» Supplied passage:
-=-=-
For all of the attention and hatred that the contemporary antifascist movement has received in the last few years, there’s shockingly little by way of academic treatment of the movement. The few texts that exist, among them Mark Bray’s Antifa: The Anti-Fascist Handbook and the more recent anthology by Shane Burley, ¡No Pasarán!, of which I am a contributor, are often written by movement insiders, or at least those sympathetic to it. This is not a surprise. Antifascists are rarely the most talkative or approachable types, and a stern distrust of the media, the government, and the institution in general don’t exactly make antifascists cooperative research subjects. The same is true for Stanislav Vysotsky’s American Antifa: The Tactics, Culture, and Practice of Militant Antifacsism.
Like others, Vysotsky makes no attempts to hide his affinity for the movement, nor even his former participation in the movement. He terms the work an “autoethnography,” and argues from a feminist perspective that restricting the study of movements only to those outside the movement fails to achieve the objectivity it claims. Instead, Vysotsky takes on an “ethical danger” in his analysis, knowing full well that his work may expose him to legal, physical, or reputational risk. American Antifa therefore must be read and judged as an insider’s perspective, with the full understanding that some of the analyses contained therein can only come from an insider’s perspective. You, the reader of this post, must be aware of my own antifascist organizing, and so I review the book as an insider would. While the text explores the antifascist movement in light of its methods, means, and goals, it is not a critical text.
Vysotsky begins by introducing familiar concepts with academic language. He refers to the cornucopia of modern fascist movements as New Social Movements, or NSMs, an acronym I find rather inconvenient, as NSM also refers to the modern-day National Socialist Movement. Within this framing, he presents antifascism as a countermovement to these neo-fascist groups. Unlike other modern forms of protest activism in the West today, antifascism doesn’t position itself per se against a corporation, policy, or government, but rather emerges as a counterbalance to the rise of fascist organizing.
This is a critical difference, and one that I think should be more strongly understood. I recently spoke on a podcast about how antifascists can protest the hateful politics growing in some states in the US. “You don’t really want to go punch Ron DeSantis on the street,” I mentioned, referring to a common way that militant antifascism emerges to counter fascist organizing. “You could, but it would go way, way worse for you than if you did that to a neo-Nazi.” Similarly, other activist groups, such as climate protesters, generally abstain from violence. As it turns out, militant antifascism’s willingness to use violence is related to its orientation against fascist organizing. Vysotsky explores how the composition of antifascist groups differs from fascists, from racial and gender dynamics, to their apathy towards public opinion.
Yet despite this, the willingness to use violence is still a seldom-used tactic among antifascists, and the third chapter of the book explores the repertoire that antifascist activists use to counter fascist recruitment and harm. This ranges from public education, to doxing, and to intelligence gathering, among others. Each of these segments could merit a chapter (or volume) in its own right, but Vysotsky stays at the surface level, dedicating never more than a few pages to each.
-=-=-
» Records for this exercise:
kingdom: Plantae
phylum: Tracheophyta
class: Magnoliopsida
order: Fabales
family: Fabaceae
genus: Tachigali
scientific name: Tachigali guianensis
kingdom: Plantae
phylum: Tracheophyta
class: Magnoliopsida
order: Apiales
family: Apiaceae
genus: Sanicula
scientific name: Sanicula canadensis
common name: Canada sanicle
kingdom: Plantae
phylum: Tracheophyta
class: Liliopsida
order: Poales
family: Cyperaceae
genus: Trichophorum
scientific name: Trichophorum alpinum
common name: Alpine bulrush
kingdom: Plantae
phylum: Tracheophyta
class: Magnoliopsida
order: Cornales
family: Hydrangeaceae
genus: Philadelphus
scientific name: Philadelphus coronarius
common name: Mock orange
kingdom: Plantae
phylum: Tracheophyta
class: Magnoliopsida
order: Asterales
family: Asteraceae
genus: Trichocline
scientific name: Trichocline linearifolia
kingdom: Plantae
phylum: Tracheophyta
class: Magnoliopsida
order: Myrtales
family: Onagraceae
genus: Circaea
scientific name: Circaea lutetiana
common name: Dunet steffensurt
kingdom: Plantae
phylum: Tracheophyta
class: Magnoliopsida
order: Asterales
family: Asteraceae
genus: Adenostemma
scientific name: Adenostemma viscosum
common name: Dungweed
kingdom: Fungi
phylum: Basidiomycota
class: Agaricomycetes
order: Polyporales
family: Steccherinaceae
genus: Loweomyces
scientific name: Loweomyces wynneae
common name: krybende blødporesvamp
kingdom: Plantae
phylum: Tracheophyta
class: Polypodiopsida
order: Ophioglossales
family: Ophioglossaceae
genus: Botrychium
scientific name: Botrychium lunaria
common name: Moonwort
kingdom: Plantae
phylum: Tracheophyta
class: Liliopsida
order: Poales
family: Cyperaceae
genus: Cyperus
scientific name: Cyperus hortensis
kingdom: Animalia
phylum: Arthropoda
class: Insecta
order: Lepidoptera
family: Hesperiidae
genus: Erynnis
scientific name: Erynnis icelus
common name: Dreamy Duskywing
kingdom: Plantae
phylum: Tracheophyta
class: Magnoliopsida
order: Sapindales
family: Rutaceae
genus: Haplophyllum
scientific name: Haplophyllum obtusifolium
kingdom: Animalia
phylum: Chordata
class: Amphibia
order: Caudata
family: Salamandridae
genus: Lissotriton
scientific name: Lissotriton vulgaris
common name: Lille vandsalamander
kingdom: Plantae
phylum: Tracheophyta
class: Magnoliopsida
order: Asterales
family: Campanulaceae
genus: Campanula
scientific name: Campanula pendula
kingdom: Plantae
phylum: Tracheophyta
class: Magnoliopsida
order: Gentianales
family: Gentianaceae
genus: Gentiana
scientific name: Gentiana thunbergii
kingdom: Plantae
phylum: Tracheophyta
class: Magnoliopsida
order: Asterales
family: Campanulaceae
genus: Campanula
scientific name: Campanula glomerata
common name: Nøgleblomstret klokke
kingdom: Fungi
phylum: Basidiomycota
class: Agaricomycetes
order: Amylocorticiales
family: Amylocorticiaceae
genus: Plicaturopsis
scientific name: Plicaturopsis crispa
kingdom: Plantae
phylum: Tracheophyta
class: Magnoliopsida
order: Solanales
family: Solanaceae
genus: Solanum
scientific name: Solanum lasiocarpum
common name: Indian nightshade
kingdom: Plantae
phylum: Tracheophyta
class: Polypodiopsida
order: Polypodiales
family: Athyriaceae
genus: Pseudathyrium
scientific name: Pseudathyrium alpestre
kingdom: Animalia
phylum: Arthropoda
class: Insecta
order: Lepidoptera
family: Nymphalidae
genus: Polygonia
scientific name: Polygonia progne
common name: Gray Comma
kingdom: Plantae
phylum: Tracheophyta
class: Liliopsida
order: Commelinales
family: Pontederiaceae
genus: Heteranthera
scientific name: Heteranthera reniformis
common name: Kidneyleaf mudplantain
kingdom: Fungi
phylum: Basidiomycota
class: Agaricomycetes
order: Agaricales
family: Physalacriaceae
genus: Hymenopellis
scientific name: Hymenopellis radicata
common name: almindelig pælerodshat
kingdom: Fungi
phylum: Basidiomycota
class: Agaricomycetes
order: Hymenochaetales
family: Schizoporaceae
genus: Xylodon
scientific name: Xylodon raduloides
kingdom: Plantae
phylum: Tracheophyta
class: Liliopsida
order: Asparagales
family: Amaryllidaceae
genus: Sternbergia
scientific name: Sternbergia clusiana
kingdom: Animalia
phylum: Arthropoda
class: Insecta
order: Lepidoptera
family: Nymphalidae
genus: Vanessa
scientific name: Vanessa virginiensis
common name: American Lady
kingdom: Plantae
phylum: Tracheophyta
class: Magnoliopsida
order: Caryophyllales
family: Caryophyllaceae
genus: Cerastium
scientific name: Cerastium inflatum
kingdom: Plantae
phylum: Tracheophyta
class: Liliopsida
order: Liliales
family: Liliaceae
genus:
-=-=-
» Aim 1: Please retype the book review word for word, from "Vysotsky begins by" to "of fascist organizing.".
» Aim 2: Echo the records verbatim from the line with "scientific name: Hymenopellis radicata" to the line with "genus: Vanessa", both lines included.

» Answer 1:
Vysotsky begins by introducing familiar concepts with academic language. He refers to the cornucopia of modern fascist movements as New Social Movements, or NSMs, an acronym I find rather inconvenient, as NSM also refers to the modern-day National Socialist Movement. Within this framing, he presents antifascism as a countermovement to these neo-fascist groups. Unlike other modern forms of protest activism in the West today, antifascism doesn’t position itself per se against a corporation, policy, or government, but rather emerges as a counterbalance to the rise of fascist organizing.

» Answer 2:
scientific name: Hymenopellis radicata
common name: almindelig pælerodshat
kingdom: Fungi
phylum: Basidiomycota
class: Agaricomycetes
order: Hymenochaetales
family: Schizoporaceae
genus: Xylodon
scientific name: Xylodon raduloides
kingdom: Plantae
phylum: Tracheophyta
class: Liliopsida
order: Asparagales
family: Amaryllidaceae
genus: Sternbergia
scientific name: Sternbergia clusiana
kingdom: Animalia
phylum: Arthropoda
class: Insecta
order: Lepidoptera
family: Nymphalidae
genus: Vanessa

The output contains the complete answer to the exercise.